Aller au contenu

Vie et opinions de Tristram Shandy/1/33

La bibliothèque libre.
Traduction par Joseph-Pierre Frenais.
Chez Jean-François Bastien (Tome premier. Tome secondp. 155-157).



CHAPITRE XXXIII.

Les conjectures de mon Oncle.


Mais, mon Dieu ! que font-ils là-haut, frère ? dit mon père. Je pense, répondit mon oncle Tobie, en ôtant la pipe de sa bouche, comme je l’ai déjà observé, et en en faisant tomber les cendres, je pense, dit-il, qu’il seroit à propos de tirer le cordon.

Quel tapage ! Obadiah ! s’écria mon père ; sais-tu d’où vient ce bruit ? À peine mon frère et moi pouvons-nous ici nous entendre parler.

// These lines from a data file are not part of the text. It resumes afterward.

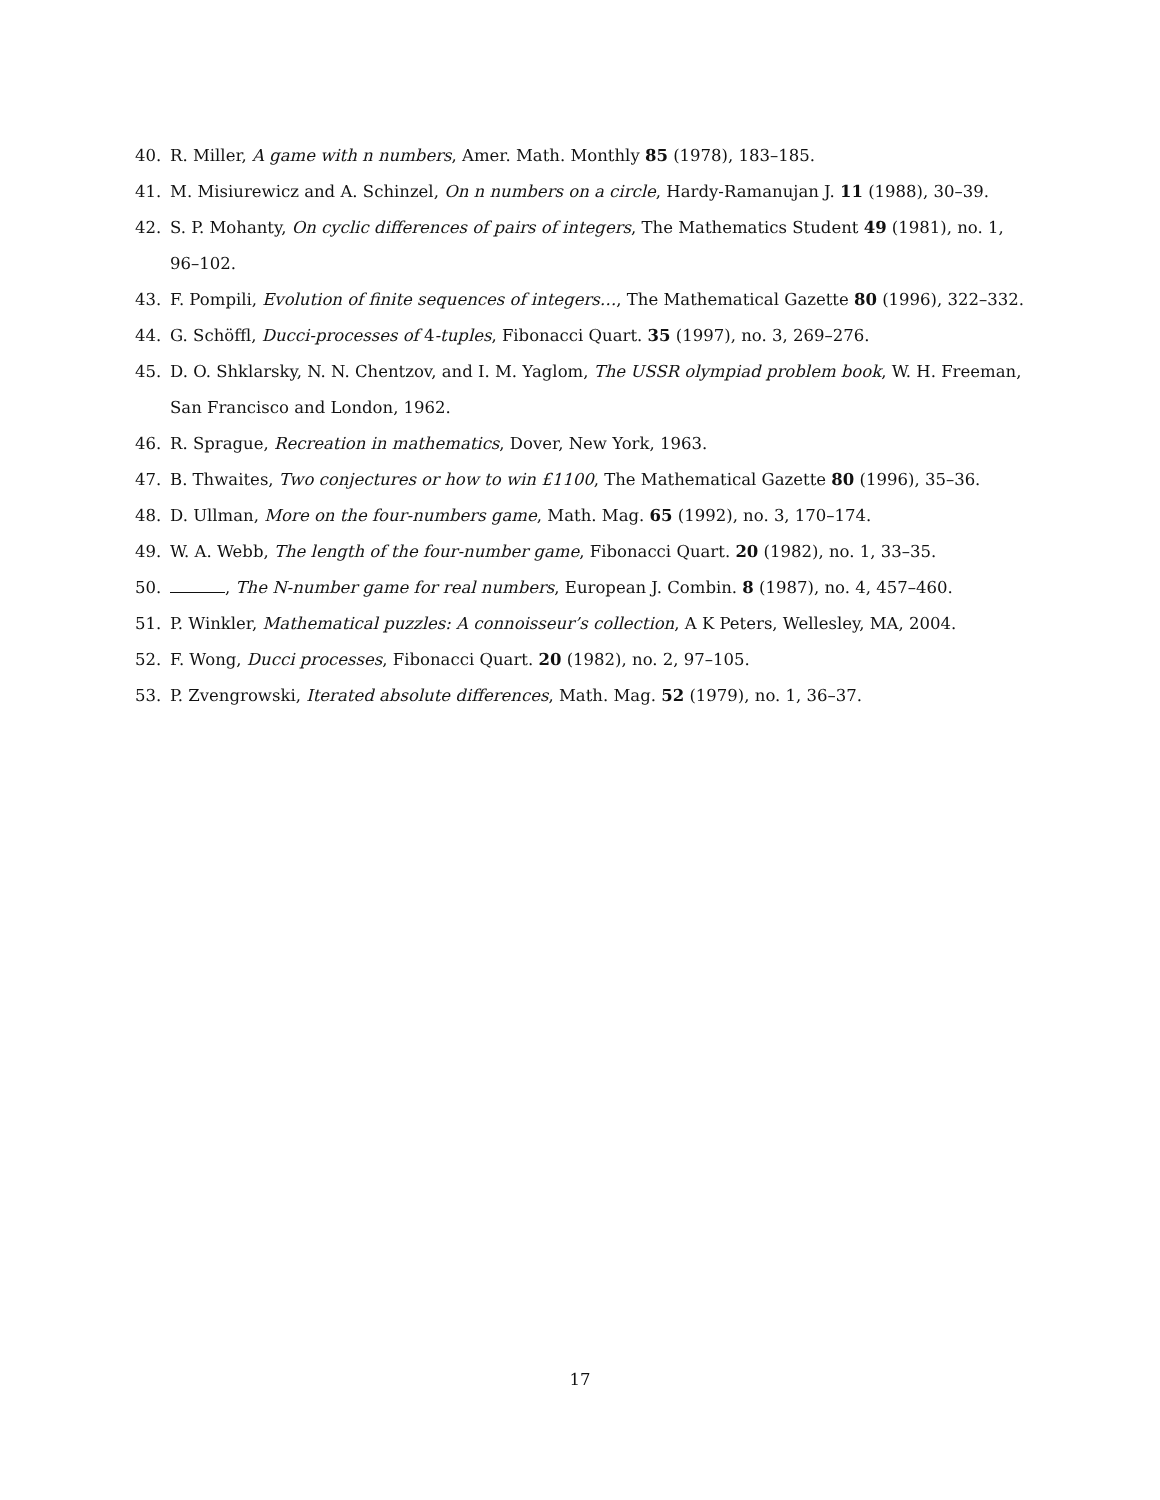40. R. Miller, A game with n numbers, Amer. Math. Monthly 85 (1978), 183–185.
41. M. Misiurewicz and A. Schinzel, On n numbers on a circle, Hardy-Ramanujan J. 11 (1988), 30–39.
42. S. P. Mohanty, On cyclic differences of pairs of integers, The Mathematics Student 49 (1981), no. 1, 96–102.
43. F. Pompili, Evolution of finite sequences of integers…, The Mathematical Gazette 80 (1996), 322–332.
44. G. Schöffl, Ducci-processes of 4-tuples, Fibonacci Quart. 35 (1997), no. 3, 269–276.
45. D. O. Shklarsky, N. N. Chentzov, and I. M. Yaglom, The USSR olympiad problem book, W. H. Freeman, San Francisco and London, 1962.
46. R. Sprague, Recreation in mathematics, Dover, New York, 1963.
47. B. Thwaites, Two conjectures or how to win £1100, The Mathematical Gazette 80 (1996), 35–36.
48. D. Ullman, More on the four-numbers game, Math. Mag. 65 (1992), no. 3, 170–174.
49. W. A. Webb, The length of the four-number game, Fibonacci Quart. 20 (1982), no. 1, 33–35.
50. , The N-number game for real numbers, European J. Combin. 8 (1987), no. 4, 457–460.
51. P. Winkler, Mathematical puzzles: A connoisseur’s collection, A K Peters, Wellesley, MA, 2004.
52. F. Wong, Ducci processes, Fibonacci Quart. 20 (1982), no. 2, 97–105.
53. P. Zvengrowski, Iterated absolute differences, Math. Mag. 52 (1979), no. 1, 36–37.
17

Pardi ! monsieur, dit Obadiah, en faisant une révérence qui lui fit baisser l’épaule gauche d’assez mauvaise grâce, c’est que ma maîtresse souffre beaucoup….

Et pourquoi, dit mon père, Suzon court-elle si vite à travers le jardin ?… On diroit qu’on veut la violer.

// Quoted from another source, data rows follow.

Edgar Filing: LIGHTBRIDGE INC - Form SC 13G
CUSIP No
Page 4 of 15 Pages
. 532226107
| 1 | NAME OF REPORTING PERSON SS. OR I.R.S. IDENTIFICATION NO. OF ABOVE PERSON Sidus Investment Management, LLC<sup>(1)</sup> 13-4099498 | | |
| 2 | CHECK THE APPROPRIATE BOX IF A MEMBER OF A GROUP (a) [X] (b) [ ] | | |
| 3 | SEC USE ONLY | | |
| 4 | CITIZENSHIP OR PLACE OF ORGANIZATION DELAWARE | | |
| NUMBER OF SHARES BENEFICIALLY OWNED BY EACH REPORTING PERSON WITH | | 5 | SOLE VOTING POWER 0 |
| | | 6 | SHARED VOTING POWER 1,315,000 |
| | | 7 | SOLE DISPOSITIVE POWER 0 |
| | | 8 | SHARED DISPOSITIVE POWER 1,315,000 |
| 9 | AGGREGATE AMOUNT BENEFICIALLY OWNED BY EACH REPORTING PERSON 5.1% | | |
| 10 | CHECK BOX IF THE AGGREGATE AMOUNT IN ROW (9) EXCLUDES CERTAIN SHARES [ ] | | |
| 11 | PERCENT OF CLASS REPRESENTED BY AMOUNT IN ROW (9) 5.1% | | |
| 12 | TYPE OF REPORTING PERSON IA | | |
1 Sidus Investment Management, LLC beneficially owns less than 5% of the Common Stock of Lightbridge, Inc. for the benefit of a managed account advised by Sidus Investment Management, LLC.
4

Monsieur, c’est qu’elle prend le plus court pour aller chercher la sage-femme : ça est pressé.

La sage-femme ? Malepeste ! diable !… Et je ne sais pas cela !…Eh bien ! toi, Obadiah, cours vîte seller le gros cheval, et ne fais qu’une course pour aller chercher le docteur Slop. — Fais-lui nos complimens. Dis-lui que ta maîtresse est dans les douleurs, et que je le prie de venir avec toi. Vole ; il n’y a point de temps à perdre.

C’est une chose bien extraordinaire, il le faut avouer, dit mon père à mon oncle Tobie, dès qu’Obadiah eut fermé la porte, que ma femme se soit obstinée à confier la vie de mon enfant à une sage-femme ignorante, tandis que nous avons ici près un opérateur aussi célèbre que le docteur Slop. La vie de mon enfant ! C’est bien plus que cela. La sienne même y est exposée, ainsi que celle de tous les enfans que nous aurions encore pu avoir par la suite. — Pour moi, cela me démonte ; je n’y conçois rien.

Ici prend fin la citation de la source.